2010-08-14 20:40:56 | 読書日記
 今回は大きく分けて、年金問題と財政赤字の問題の2点を分かりやすく解説してくれています。

 「未納が増えれば年金制度が破たんする」や「少子高齢化が進めば年金制度が破綻する」といった、「年金破綻論」は、世界有数の「ひっかけ問題」であるとし、これまで構築されてきた年金制度について詳しく解説してくれています。
 また、「既に日本財政は破綻している」という短絡的な考えにも、財政制度を分かりやすく解説しながら、日本の現状を解説してくれています。

 民主党のマニフェストの甘さを追及していて、若干民主党に厳しいかな、という気はしますが、政権政党とすればこれ位の批判に対しては、正々堂々と反論して欲しい。あるいは、こういった批判を取り込んだ上で、より一層素晴らしい制度を構築して欲しいと思います。

 「まずは「思考停止」せずに自分の頭で考え続けることが求められている。」

 「「仮説」を「検証」し続ける作業を繰り返して、体系的に情報を整理して組み立てていけば、~表面的な情報に惑わされずに済む「経済の本質」(全体像)が見えてくるのです。」

 確かに、新聞の見出し程度の知識で、分かったような気分になっている事柄なんと多いことか。
 日々の努力の積み重ねで、漠然とした不安から逃れ、前向きな人生を送ることができるのでしょう。


『永遠の0』(百田尚樹)

2010-08-11 21:26:55 | 読書日記
 特攻隊で死んでいった兵士たちは、決して好き好んで行ったわけではない。
 当時の軍隊の中では、「行かない」という選択肢はなかった。反強制的に志願させられて、短い時間の中で自分の死との折り合いをつけて、死んでいったのである。
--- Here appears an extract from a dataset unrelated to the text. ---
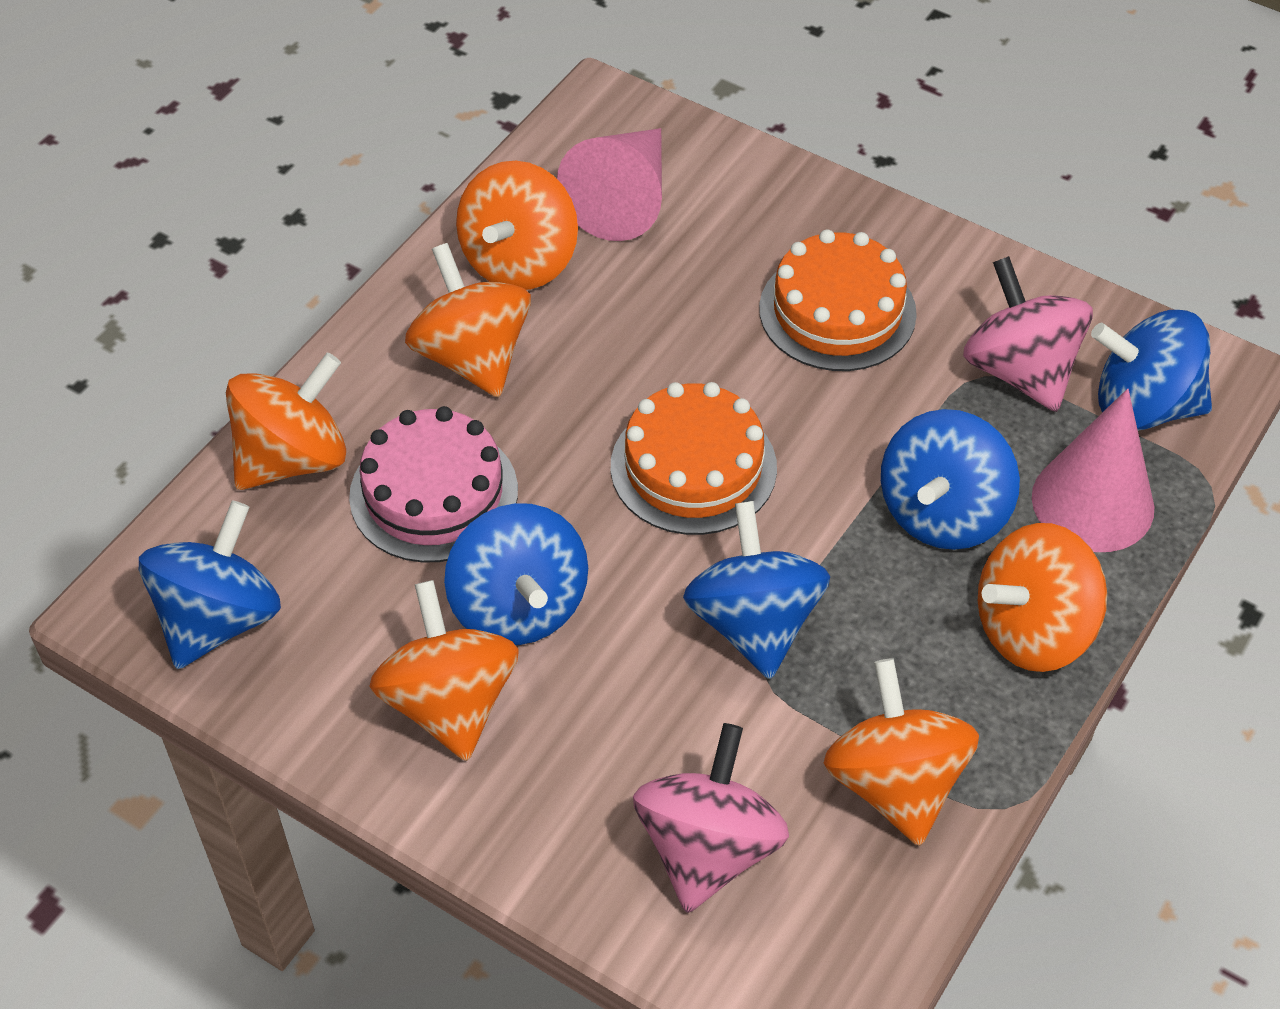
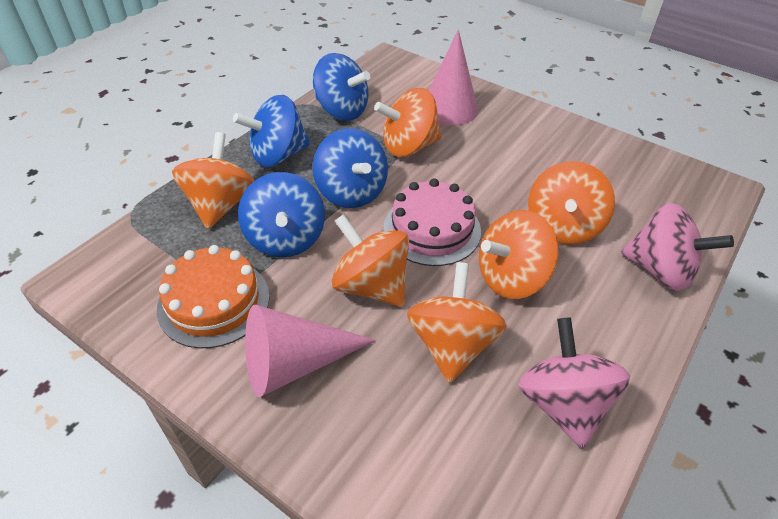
blue spinning top: [139,500,281,669] [444,503,588,645] [683,501,830,679] [881,409,1020,550] [1091,310,1212,431] = 5 -> [233,95,311,167] [238,172,325,257] [313,53,370,121] [313,128,388,208] = 4
orange cake: [611,382,777,535] [759,230,917,371] = 2 -> [157,245,270,348] = 1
 戦争を知らない世代からすると、特攻隊は”テロリスト”と映るかもしれないが、当時の特攻隊員を取り囲む状況からすれば、決して現代の”テロリスト”と単純に同一視できない。

 「桜花」という兵器をこの作品で初めて知りました。人間が操縦するロケット爆弾です。自力で飛び立つこともできず、着陸することもできない。旋回もできず、ただ真っ直ぐに滑空することができない。戦闘機に懸吊され、上空から敵艦に向かって飛んでいくだけ。
 よくもまあ、こんな非人間的な兵器を作ったものだ。
 この「桜花」の乗組員だった人が、アメリカのスミソニアン博物館に展示されている桜花の名前を見て号泣する場面では思わず涙してしまいました。そこには「BAKA-BOMB」、バカ爆弾と書かれていたからです。
 この爆弾を開発した人は大まじめに開発したのでしょうが、第三者的見地からすれば、ただのバカな兵器にしか過ぎなかったのです。そして、当時の軍、日本人はそれを指摘したり、批判したりすることもできなかったのです。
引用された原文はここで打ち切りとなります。